--- Text block ---
The Coding Weasel

Tuesday, March 06, 2007

a theatrical open-source story, part one.

In what I laughingly refer to as "my spare time" I do lighting and sound for an amateur theatre company. The current play (plug: come see it - it's really, really good) has some fairly major tech behind it - particularly for a small amateur theatre (i.e. a miniscule budget).

The requirements include:
  • dual projectors behind stage, showing around 150 slides during the course of the show
  • a camera on stage at various points, going to the projectors. These then get news overlays on screen to make it look like a live news conference. The projectors are behind the screens, so the video needs to be flipped left-to-right.
  • a couple of dozen pieces of music to be played at various points - this needs to fade in and out cleanly.


I'm also operating the lighting desk while I do this, so whatever I do has to be incredibly easy to operate. Requiring me to use the mouse is just right out.

Oh, and of course I shouldn't forget that I really only had one or two evenings to put something together. The choice of hardware was pretty easy - clearly I'm going to need a couple of PCs - one backstage with the camera and the projectors, connected by wireless to a laptop in the lighting box running the whole show (and outputting audio to the sound system when needed). I grabbed a cheapo wireless card and a Radeon 9550 (with a DVI-to-VGA convertor, I get the two VGA outs that I need) for a spare desktop I had lying around and dropped a fresh install of Ubuntu Edgy on it.

Software - well, clearly this calls for some one-off custom software. Again, my choices were pretty easy. Python (duh), pygtk for the UI, gstreamer for the audio and video, and twisted to tie things together. Things like callLater and deferreds just make stuff too damn easy.

So how did I do? Well, here's a quick sampler (click the image for a larger version). I'll talk about it in more detail in a subsequent post. This was the result of a single Sunday evening's intense hacking, followed by a few hours over a couple of nights tweaking things after using it. All up, it's under 600 lines of code, plus a few tiny shell scripts.

Image

Labels: , , ,

Tuesday, January 23, 2007

Journalamentism at it's finest.
---
**Complete the following**.
- 1) Answer these questions using the blog post about theatre tech:
(a) About how many slides do the projectors show during the show?
(b) Which graphics card went into the spare desktop?
(c) How many lines of code does the finished software come to?
- 2) In the blog post about theatre tech, transcribe everything from "Tuesday, March 06, 2007" down to "be flipped left-to-right.".
--- Material supplied ---
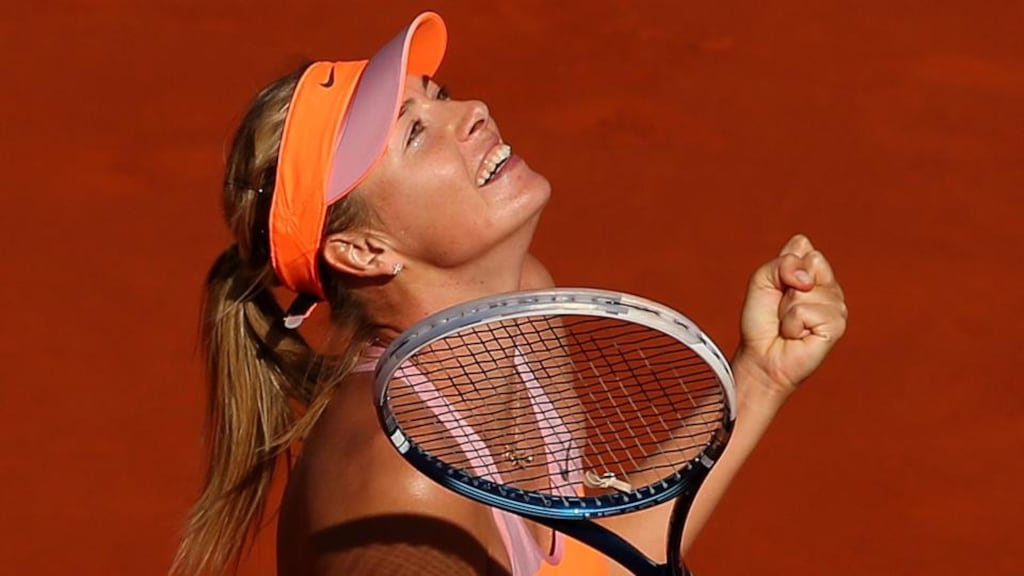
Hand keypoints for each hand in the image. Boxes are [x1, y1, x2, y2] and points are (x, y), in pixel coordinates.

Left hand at [734, 234, 847, 396]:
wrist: (761, 355)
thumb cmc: (762, 321)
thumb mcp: (762, 281)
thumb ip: (782, 263)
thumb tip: (806, 275)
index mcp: (814, 272)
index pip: (804, 247)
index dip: (783, 266)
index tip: (777, 286)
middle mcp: (829, 286)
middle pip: (811, 262)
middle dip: (786, 284)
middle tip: (782, 307)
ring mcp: (837, 306)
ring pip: (806, 290)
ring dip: (787, 309)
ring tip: (789, 324)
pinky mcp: (837, 325)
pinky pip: (806, 311)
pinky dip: (792, 324)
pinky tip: (797, 335)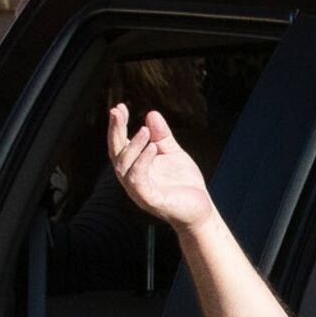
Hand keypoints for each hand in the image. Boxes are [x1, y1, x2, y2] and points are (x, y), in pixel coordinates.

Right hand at [104, 103, 218, 231]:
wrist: (200, 209)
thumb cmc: (184, 183)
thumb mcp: (172, 153)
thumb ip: (162, 135)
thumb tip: (151, 113)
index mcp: (135, 167)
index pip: (120, 145)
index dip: (117, 126)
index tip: (119, 107)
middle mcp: (132, 179)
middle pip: (116, 154)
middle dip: (115, 131)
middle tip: (118, 111)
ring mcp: (139, 191)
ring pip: (124, 168)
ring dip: (132, 147)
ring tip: (144, 131)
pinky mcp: (150, 200)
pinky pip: (139, 181)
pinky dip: (142, 163)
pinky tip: (152, 148)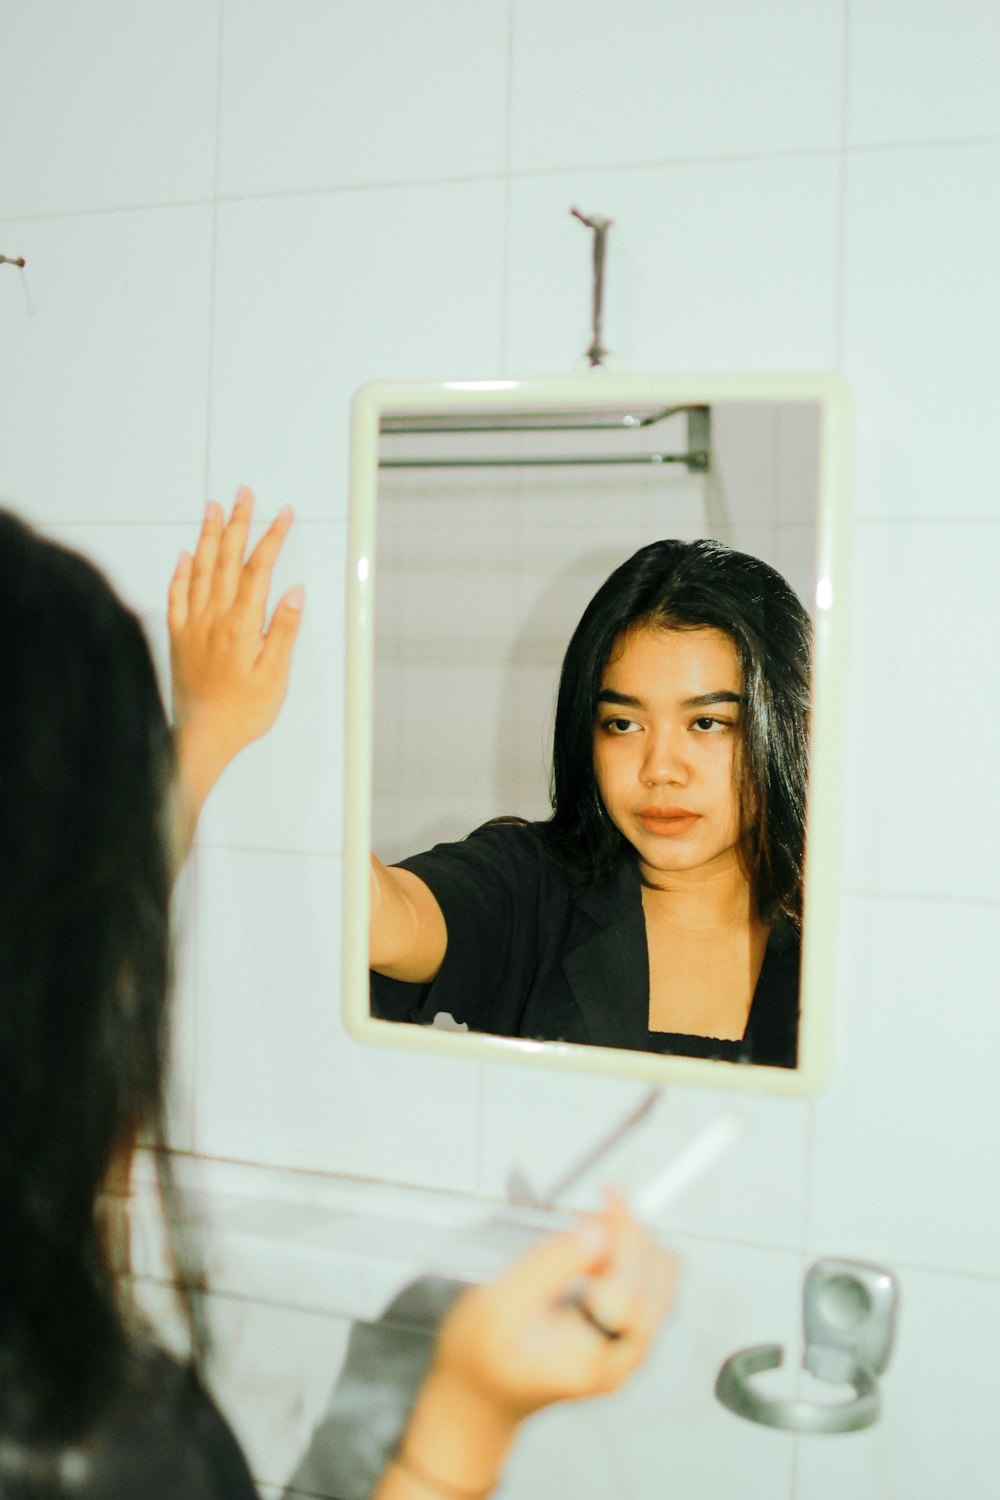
---
**Activity answers**.
- 1)
(a) Around 150
(b) A Radeon 9550
(c) Under 600 lines, plus a few tiny shell scripts

- 2)
Tuesday, March 06, 2007

a theatrical open-source story, part one.

In what I laughingly refer to as "my spare time" I do lighting and sound for an amateur theatre company. The current play (plug: come see it - it's really, really good) has some fairly major tech behind it - particularly for a small amateur theatre (i.e. a miniscule budget).

The requirements include:
  • dual projectors behind stage, showing around 150 slides during the course of the show
  • a camera on stage at various points, going to the projectors. These then get news overlays on screen to make it look like a live news conference. The projectors are behind the screens, so the video needs to be flipped left-to-right.